I appreciate your honesty in stating that these 'dirty' covers 'reflect the harsh and unhygienic conditions that workers endured in 1973'. Thank you so much for making the South African Philately Club more meaningful to more people, especially Black South Africans who can see through them the lives and spirt of their ancestors as they worked to feed their distant families, struggling to survive and make a New South Africa.

Generally, I do not like the post 1961-Republican era nor do I like dirty covers. However, you are right not to clean them. You cannot do justice to the lives of Black workers by sanitising these items simply to satify the aesthetics of the affluent philatelic classes who largely sailed uncomplainingly and in comfort through the Apartheid era. If one is to make a relevant postal history display on South Africa and or Apartheid in the 1970s, 'dirty' covers like these are needed to show the reality of lives lived in a compound, location, homeland or tiny outside domestic servants room.

louwrence has reacted to this post.

This is really some interesting covers. But as all interesting covers - there is also some unanswered questions. 

  1. Who mailed the letters or wrote the address? Did a miners 'support' organization help or mail them? I have seen several covers mailed home to Basutoland in the 40's. This is not the writing style of an illiterate native worker (or for my covers - soldier). 
  2. Who wrote the amount enclosed? Was this written when received at PO or local administration office? Again unlikely to have been the mineworker since the writing style are pretty similar for all covers (and would also have been a security risk). I have seen registered covers mailed from Bechuanaland to SA to order various stuff. They have the value enclosed written on front at arrival at the recipient. 
  3. How was the money transferred?
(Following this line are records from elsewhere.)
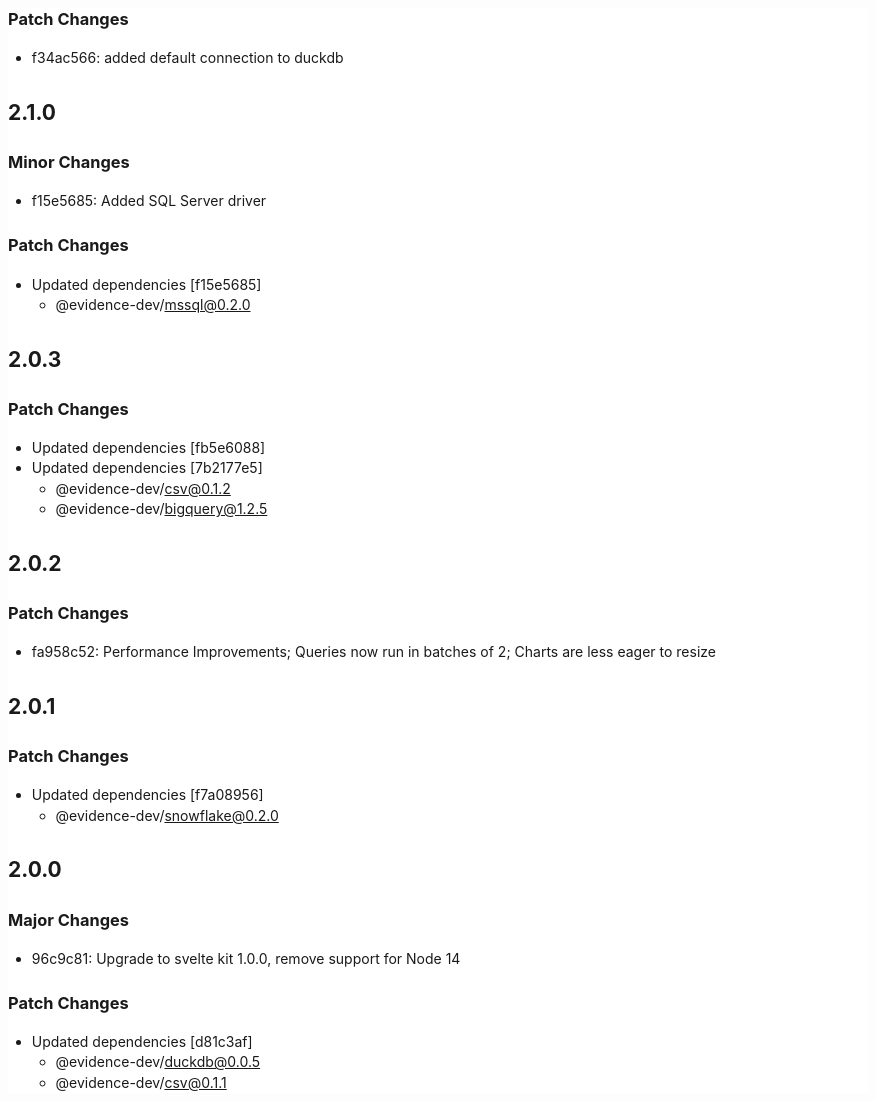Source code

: ### Patch Changes

- f34ac566: added default connection to duckdb

## 2.1.0

### Minor Changes

- f15e5685: Added SQL Server driver

### Patch Changes

- Updated dependencies [f15e5685]
  - @evidence-dev/mssql@0.2.0

## 2.0.3

### Patch Changes

- Updated dependencies [fb5e6088]
- Updated dependencies [7b2177e5]
  - @evidence-dev/csv@0.1.2
  - @evidence-dev/bigquery@1.2.5

## 2.0.2

### Patch Changes

- fa958c52: Performance Improvements; Queries now run in batches of 2; Charts are less eager to resize

## 2.0.1

### Patch Changes

- Updated dependencies [f7a08956]
  - @evidence-dev/snowflake@0.2.0

## 2.0.0

### Major Changes

- 96c9c81: Upgrade to svelte kit 1.0.0, remove support for Node 14

### Patch Changes

- Updated dependencies [d81c3af]
  - @evidence-dev/duckdb@0.0.5
  - @evidence-dev/csv@0.1.1
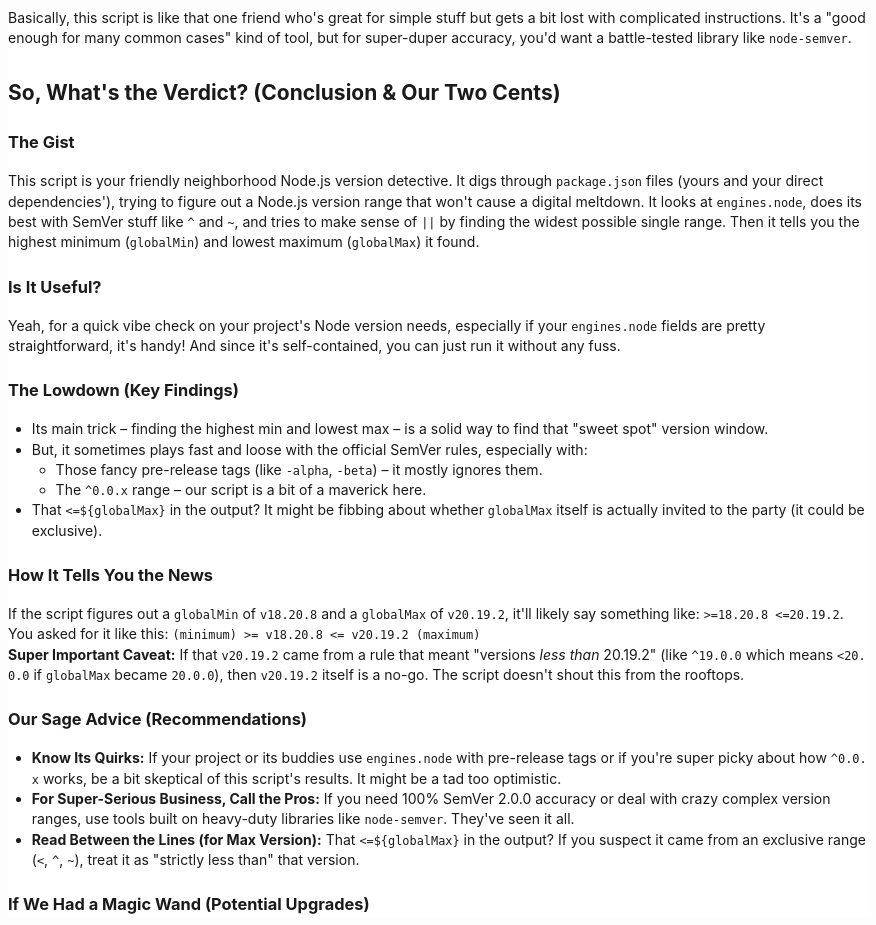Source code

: Basically, this script is like that one friend who's great for simple stuff but gets a bit lost with complicated instructions. It's a "good enough for many common cases" kind of tool, but for super-duper accuracy, you'd want a battle-tested library like `node-semver`.

So, What's the Verdict? (Conclusion & Our Two Cents)
----------------------------------------------------

### The Gist

This script is your friendly neighborhood Node.js version detective. It digs through `package.json` files (yours and your direct dependencies'), trying to figure out a Node.js version range that won't cause a digital meltdown. It looks at `engines.node`, does its best with SemVer stuff like `^` and `~`, and tries to make sense of `||` by finding the widest possible single range. Then it tells you the highest minimum (`globalMin`) and lowest maximum (`globalMax`) it found.

### Is It Useful?

Yeah, for a quick vibe check on your project's Node version needs, especially if your `engines.node` fields are pretty straightforward, it's handy! And since it's self-contained, you can just run it without any fuss.

### The Lowdown (Key Findings)

*   Its main trick – finding the highest min and lowest max – is a solid way to find that "sweet spot" version window.
*   But, it sometimes plays fast and loose with the official SemVer rules, especially with:
    *   Those fancy pre-release tags (like `-alpha`, `-beta`) – it mostly ignores them.
    *   The `^0.0.x` range – our script is a bit of a maverick here.
*   That `<=${globalMax}` in the output? It might be fibbing about whether `globalMax` itself is actually invited to the party (it could be exclusive).

### How It Tells You the News

If the script figures out a `globalMin` of `v18.20.8` and a `globalMax` of `v20.19.2`, it'll likely say something like: `>=18.20.8 <=20.19.2`.  
You asked for it like this: `(minimum) >= v18.20.8 <= v20.19.2 (maximum)`  
**Super Important Caveat:** If that `v20.19.2` came from a rule that meant "versions _less than_ 20.19.2" (like `^19.0.0` which means `<20.0.0` if `globalMax` became `20.0.0`), then `v20.19.2` itself is a no-go. The script doesn't shout this from the rooftops.

### Our Sage Advice (Recommendations)

*   **Know Its Quirks:** If your project or its buddies use `engines.node` with pre-release tags or if you're super picky about how `^0.0.x` works, be a bit skeptical of this script's results. It might be a tad too optimistic.
*   **For Super-Serious Business, Call the Pros:** If you need 100% SemVer 2.0.0 accuracy or deal with crazy complex version ranges, use tools built on heavy-duty libraries like `node-semver`. They've seen it all.
*   **Read Between the Lines (for Max Version):** That `<=${globalMax}` in the output? If you suspect it came from an exclusive range (`<`, `^`, `~`), treat it as "strictly less than" that version.

### If We Had a Magic Wand (Potential Upgrades)
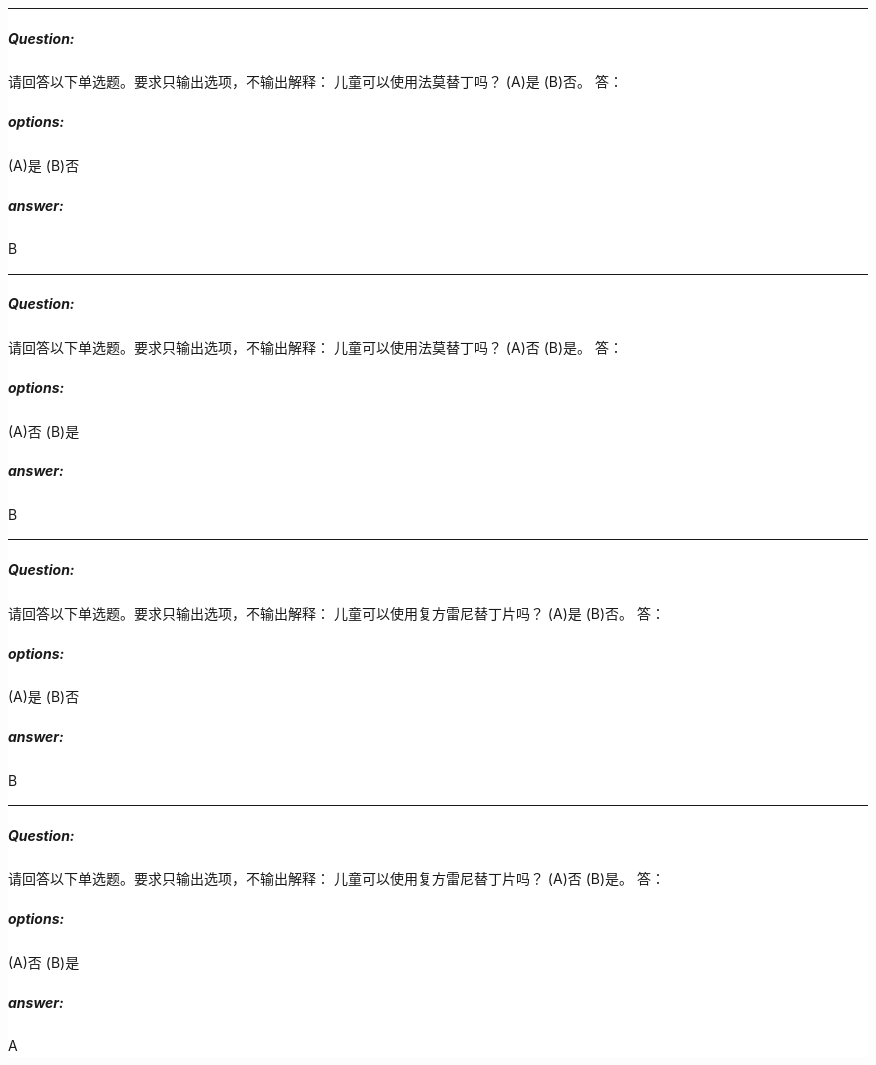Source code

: ----------------

##### Question: 
请回答以下单选题。要求只输出选项，不输出解释：
儿童可以使用法莫替丁吗？
(A)是
(B)否。
答：
##### options: 
(A)是
(B)否
##### answer: 
B  

----------------

##### Question: 
请回答以下单选题。要求只输出选项，不输出解释：
儿童可以使用法莫替丁吗？
(A)否
(B)是。
答：
##### options: 
(A)否
(B)是
##### answer: 
B  

----------------

##### Question: 
请回答以下单选题。要求只输出选项，不输出解释：
儿童可以使用复方雷尼替丁片吗？
(A)是
(B)否。
答：
##### options: 
(A)是
(B)否
##### answer: 
B  

----------------

##### Question: 
请回答以下单选题。要求只输出选项，不输出解释：
儿童可以使用复方雷尼替丁片吗？
(A)否
(B)是。
答：
##### options: 
(A)否
(B)是
##### answer: 
A  
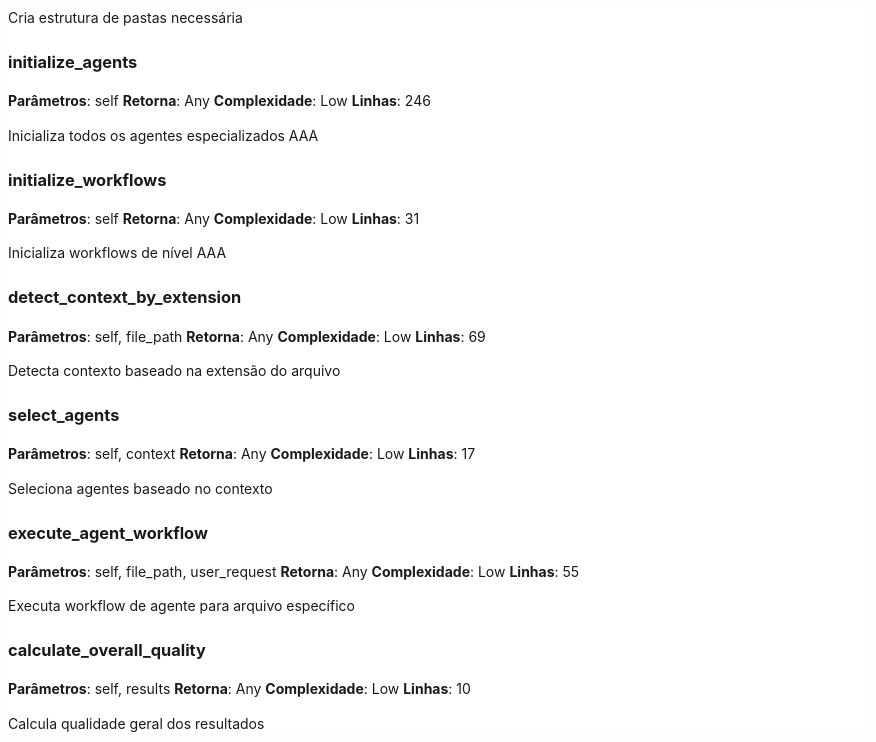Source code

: Cria estrutura de pastas necessária

### initialize_agents

**Parâmetros**: self
**Retorna**: Any
**Complexidade**: Low
**Linhas**: 246

Inicializa todos os agentes especializados AAA

### initialize_workflows

**Parâmetros**: self
**Retorna**: Any
**Complexidade**: Low
**Linhas**: 31

Inicializa workflows de nível AAA

### detect_context_by_extension

**Parâmetros**: self, file_path
**Retorna**: Any
**Complexidade**: Low
**Linhas**: 69

Detecta contexto baseado na extensão do arquivo

### select_agents

**Parâmetros**: self, context
**Retorna**: Any
**Complexidade**: Low
**Linhas**: 17

Seleciona agentes baseado no contexto

### execute_agent_workflow

**Parâmetros**: self, file_path, user_request
**Retorna**: Any
**Complexidade**: Low
**Linhas**: 55

Executa workflow de agente para arquivo específico

### calculate_overall_quality

**Parâmetros**: self, results
**Retorna**: Any
**Complexidade**: Low
**Linhas**: 10

Calcula qualidade geral dos resultados
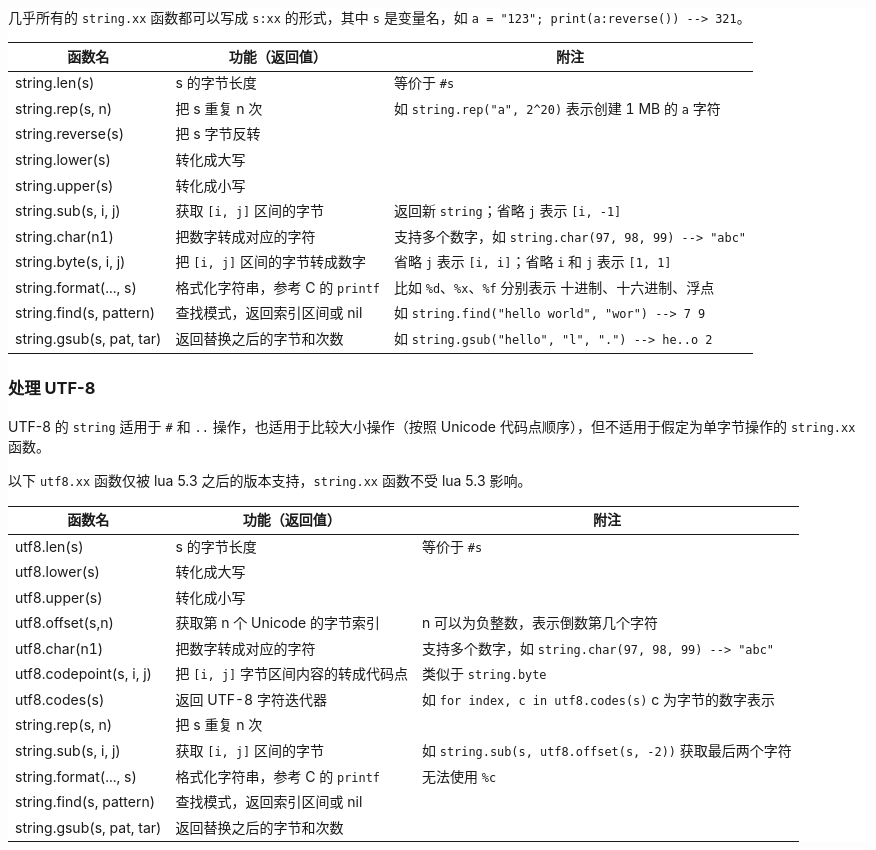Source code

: 几乎所有的 `string.xx` 函数都可以写成 `s:xx` 的形式，其中 `s` 是变量名，如 `a = "123"; print(a:reverse()) --> 321`。

| 函数名                   | 功能（返回值）                   | 附注                                                  |
|--------------------------|----------------------------------|-------------------------------------------------------|
| string.len(s)            | s 的字节长度                     | 等价于 `#s`                                           |
| string.rep(s, n)         | 把 s 重复 n 次                   | 如 `string.rep("a", 2^20)` 表示创建 1 MB 的 `a` 字符  |
| string.reverse(s)        | 把 s 字节反转                    |                                                       |
| string.lower(s)          | 转化成大写                       |                                                       |
| string.upper(s)          | 转化成小写                       |                                                       |
| string.sub(s, i, j)      | 获取 `[i, j]` 区间的字节         | 返回新 `string`；省略 `j` 表示 `[i, -1]`              |
| string.char(n1)          | 把数字转成对应的字符             | 支持多个数字，如 `string.char(97, 98, 99) --> "abc"`  |
| string.byte(s, i, j)     | 把 `[i, j]` 区间的字节转成数字   | 省略 `j` 表示 `[i, i]`；省略 `i` 和 `j` 表示 `[1, 1]` |
| string.format(..., s)    | 格式化字符串，参考 C 的 `printf` | 比如 `%d`、`%x`、`%f` 分别表示 十进制、十六进制、浮点 |
| string.find(s, pattern)  | 查找模式，返回索引区间或 nil     | 如 `string.find("hello world", "wor") --> 7 9`        |
| string.gsub(s, pat, tar) | 返回替换之后的字节和次数         | 如 `string.gsub("hello", "l", ".") --> he..o 2`       |

### 处理 UTF-8

UTF-8 的 `string` 适用于 `#` 和 `..` 操作，也适用于比较大小操作（按照 Unicode 代码点顺序），但不适用于假定为单字节操作的 
`string.xx` 函数。

以下 `utf8.xx` 函数仅被 lua 5.3 之后的版本支持，`string.xx` 函数不受 lua 5.3 影响。

| 函数名                   | 功能（返回值）                       | 附注                                                    |
|--------------------------|--------------------------------------|---------------------------------------------------------|
| utf8.len(s)              | s 的字节长度                         | 等价于 `#s`                                             |
| utf8.lower(s)            | 转化成大写                           |                                                         |
| utf8.upper(s)            | 转化成小写                           |                                                         |
| utf8.offset(s,n)         | 获取第 n 个 Unicode 的字节索引       | n 可以为负整数，表示倒数第几个字符                      |
| utf8.char(n1)            | 把数字转成对应的字符                 | 支持多个数字，如 `string.char(97, 98, 99) --> "abc"`    |
| utf8.codepoint(s, i, j)  | 把 `[i, j]` 字节区间内容的转成代码点 | 类似于 `string.byte`                                    |
| utf8.codes(s)            | 返回 UTF-8 字符迭代器                | 如 `for index, c in utf8.codes(s)` c 为字节的数字表示   |
| string.rep(s, n)         | 把 s 重复 n 次                       |                                                         |
| string.sub(s, i, j)      | 获取 `[i, j]` 区间的字节             | 如 `string.sub(s, utf8.offset(s, -2))` 获取最后两个字符 |
| string.format(..., s)    | 格式化字符串，参考 C 的 `printf`     | 无法使用 `%c`                                           |
| string.find(s, pattern)  | 查找模式，返回索引区间或 nil         |                                                         |
| string.gsub(s, pat, tar) | 返回替换之后的字节和次数             |                                                         |


[^numbers]: 这个分类是 lua 5.3 之后的情况（在某些平台上，你可以编译成 32 位整数和单精度浮点），
[^p]: 这从 lua 5.2 之后才被引进。
[^pack]: `table.pack` 函数是从 lua5.2 版本才引进的
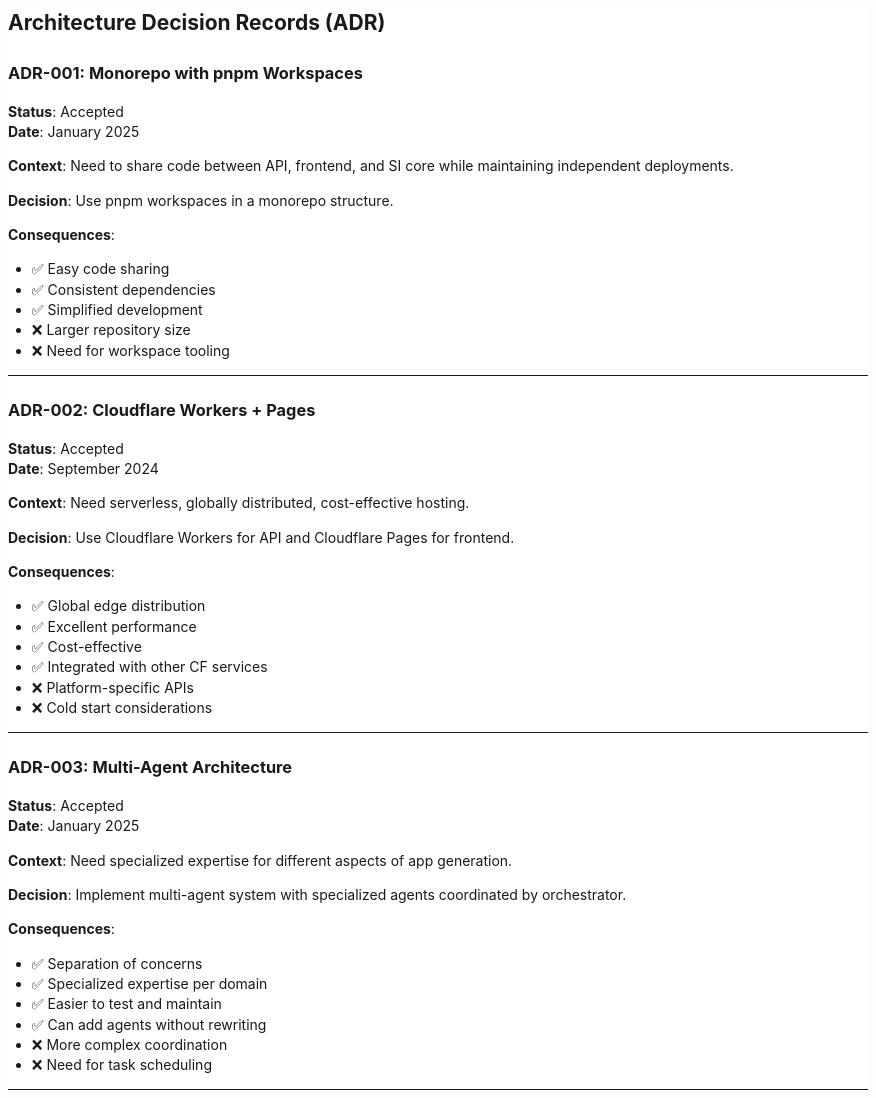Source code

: 
## Architecture Decision Records (ADR)

### ADR-001: Monorepo with pnpm Workspaces

**Status**: Accepted  
**Date**: January 2025

**Context**:
Need to share code between API, frontend, and SI core while maintaining independent deployments.

**Decision**:
Use pnpm workspaces in a monorepo structure.

**Consequences**:
- ✅ Easy code sharing
- ✅ Consistent dependencies
- ✅ Simplified development
- ❌ Larger repository size
- ❌ Need for workspace tooling

---

### ADR-002: Cloudflare Workers + Pages

**Status**: Accepted  
**Date**: September 2024

**Context**:
Need serverless, globally distributed, cost-effective hosting.

**Decision**:
Use Cloudflare Workers for API and Cloudflare Pages for frontend.

**Consequences**:
- ✅ Global edge distribution
- ✅ Excellent performance
- ✅ Cost-effective
- ✅ Integrated with other CF services
- ❌ Platform-specific APIs
- ❌ Cold start considerations

---

### ADR-003: Multi-Agent Architecture

**Status**: Accepted  
**Date**: January 2025

**Context**:
Need specialized expertise for different aspects of app generation.

**Decision**:
Implement multi-agent system with specialized agents coordinated by orchestrator.

**Consequences**:
- ✅ Separation of concerns
- ✅ Specialized expertise per domain
- ✅ Easier to test and maintain
- ✅ Can add agents without rewriting
- ❌ More complex coordination
- ❌ Need for task scheduling

---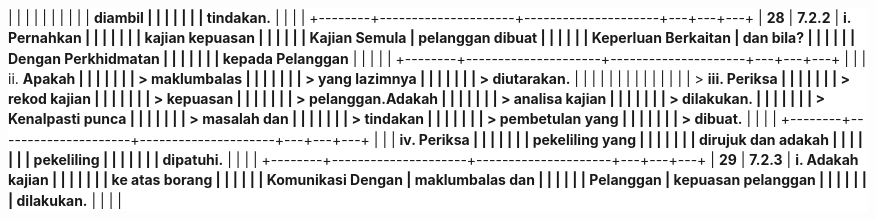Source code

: |        |                     |                     |   |   |   |
|        |                     | **diambil           |   |   |   |
|        |                     | tindakan.**         |   |   |   |
+--------+---------------------+---------------------+---+---+---+
| **28** | **7.2.2**           | **i. Pernahkan      |   |   |   |
|        |                     | kajian kepuasan     |   |   |   |
|        | **Kajian Semula     | pelanggan dibuat    |   |   |   |
|        | Keperluan Berkaitan | dan bila?**         |   |   |   |
|        | Dengan Perkhidmatan |                     |   |   |   |
|        | kepada Pelanggan**  |                     |   |   |   |
+--------+---------------------+---------------------+---+---+---+
|        |                     | ii. **Apakah        |   |   |   |
|        |                     |     > maklumbalas   |   |   |   |
|        |                     |     > yang lazimnya |   |   |   |
|        |                     |     > diutarakan.** |   |   |   |
|        |                     |                     |   |   |   |
|        |                     | > **iii. Periksa    |   |   |   |
|        |                     | > rekod kajian      |   |   |   |
|        |                     | > kepuasan          |   |   |   |
|        |                     | > pelanggan.Adakah  |   |   |   |
|        |                     | > analisa kajian    |   |   |   |
|        |                     | > dilakukan.        |   |   |   |
|        |                     | > Kenalpasti punca  |   |   |   |
|        |                     | > masalah dan       |   |   |   |
|        |                     | > tindakan          |   |   |   |
|        |                     | > pembetulan yang   |   |   |   |
|        |                     | > dibuat.**         |   |   |   |
+--------+---------------------+---------------------+---+---+---+
|        |                     | **iv. Periksa       |   |   |   |
|        |                     | pekeliling yang     |   |   |   |
|        |                     | dirujuk dan adakah  |   |   |   |
|        |                     | pekeliling          |   |   |   |
|        |                     | dipatuhi.**         |   |   |   |
+--------+---------------------+---------------------+---+---+---+
| **29** | **7.2.3**           | **i. Adakah kajian  |   |   |   |
|        |                     | ke atas borang      |   |   |   |
|        | **Komunikasi Dengan | maklumbalas dan     |   |   |   |
|        | Pelanggan**         | kepuasan pelanggan  |   |   |   |
|        |                     | dilakukan.**        |   |   |   |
Was it as postal orders (SA orders) or as banknotes? Or other means? The recipient would certainly have been able to use banknotes and also postal orders provided a post office/agency nearby. But anything else like bank transfers would probably have been difficult.
  4. It was probably permitted to mail postal orders as long as the letter was registered. Was it possible to mail banknotes in registered envelopes? - but what about banknotes would they not required insurance
  5. Again quite an interesting subject and thanks for posting them.